__Task__
The answer must repeat every record exactly, with all pictures omitted.

[Start of Attachment]

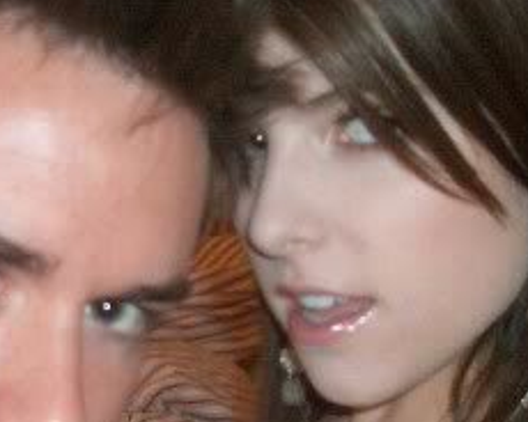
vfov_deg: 16.0
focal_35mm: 95
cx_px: 195
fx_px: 1485
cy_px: 365
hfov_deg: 20.1
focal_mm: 5.8
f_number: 2.6
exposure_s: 1/60
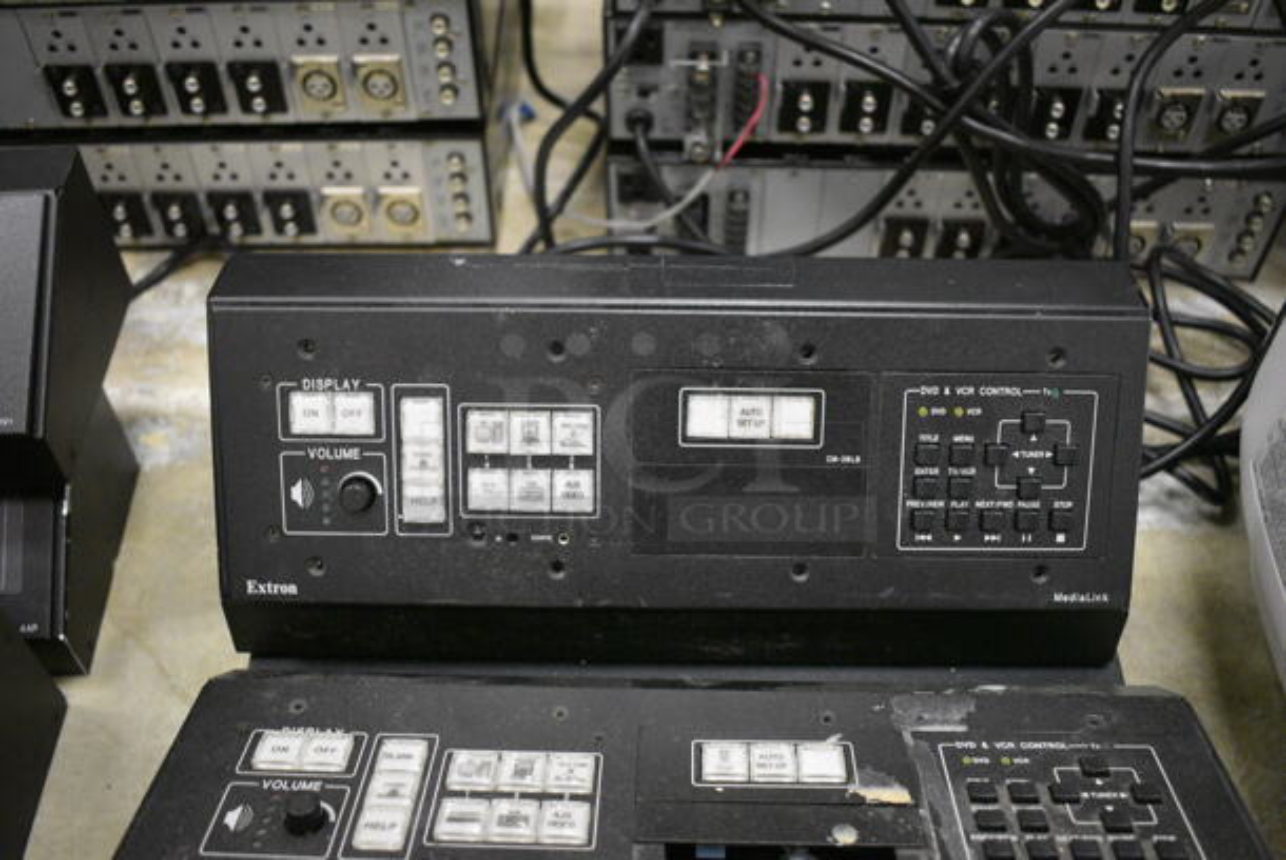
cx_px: 643
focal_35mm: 34
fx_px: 1234
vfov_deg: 38.4
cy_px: 430
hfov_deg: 55.1
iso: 4000
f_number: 3.8
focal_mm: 23
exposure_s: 1/125
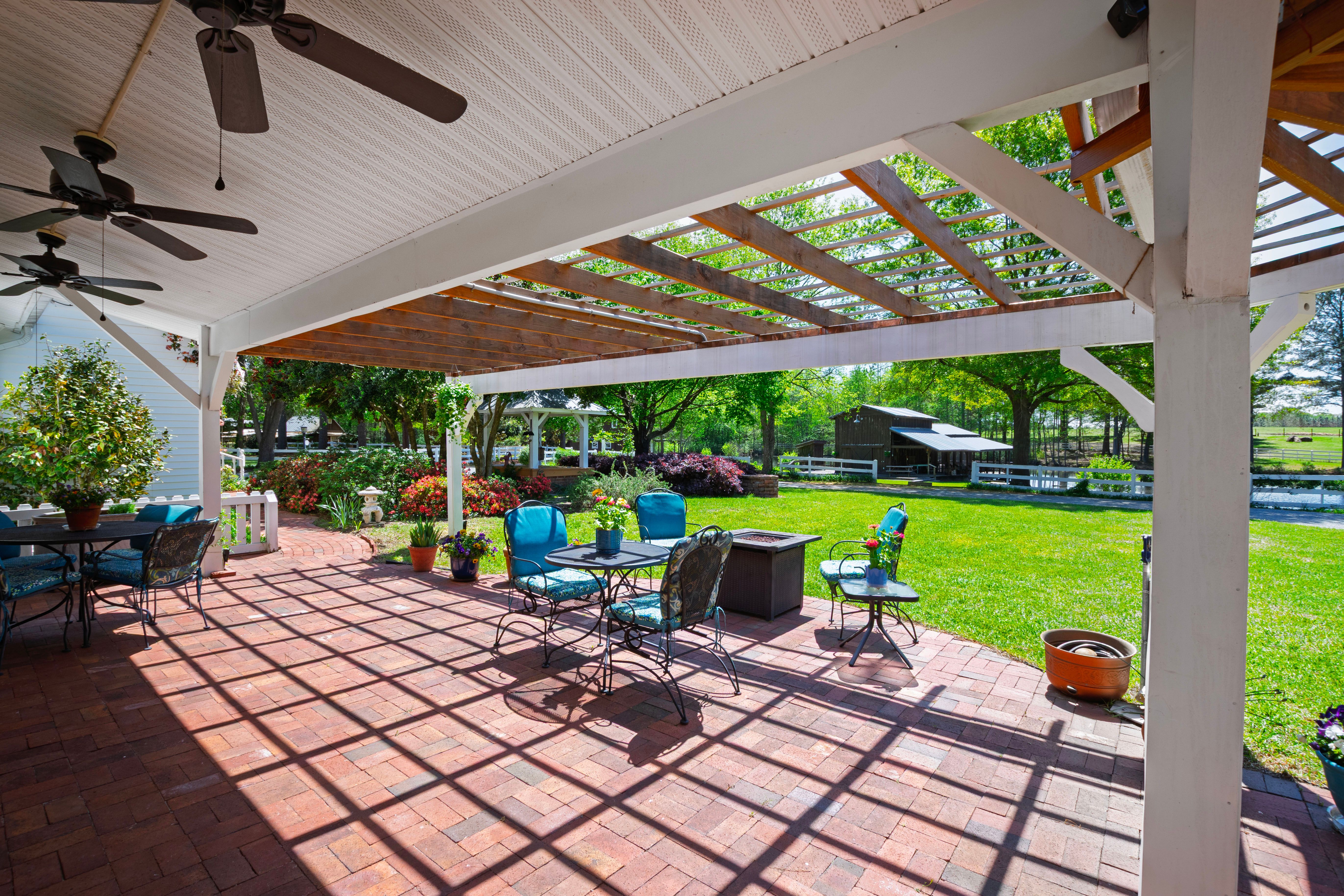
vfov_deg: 77.3
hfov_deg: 100.4
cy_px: 448
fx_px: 560
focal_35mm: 15
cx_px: 672
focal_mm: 10
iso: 100
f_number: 8
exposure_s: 1/100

[End of Attachment]

__Result of the task__
vfov_deg: 16.0
focal_35mm: 95
cx_px: 195
fx_px: 1485
cy_px: 365
hfov_deg: 20.1
focal_mm: 5.8
f_number: 2.6
exposure_s: 1/60
cx_px: 643
focal_35mm: 34
fx_px: 1234
vfov_deg: 38.4
cy_px: 430
hfov_deg: 55.1
iso: 4000
f_number: 3.8
focal_mm: 23
exposure_s: 1/125
vfov_deg: 77.3
hfov_deg: 100.4
cy_px: 448
fx_px: 560
focal_35mm: 15
cx_px: 672
focal_mm: 10
iso: 100
f_number: 8
exposure_s: 1/100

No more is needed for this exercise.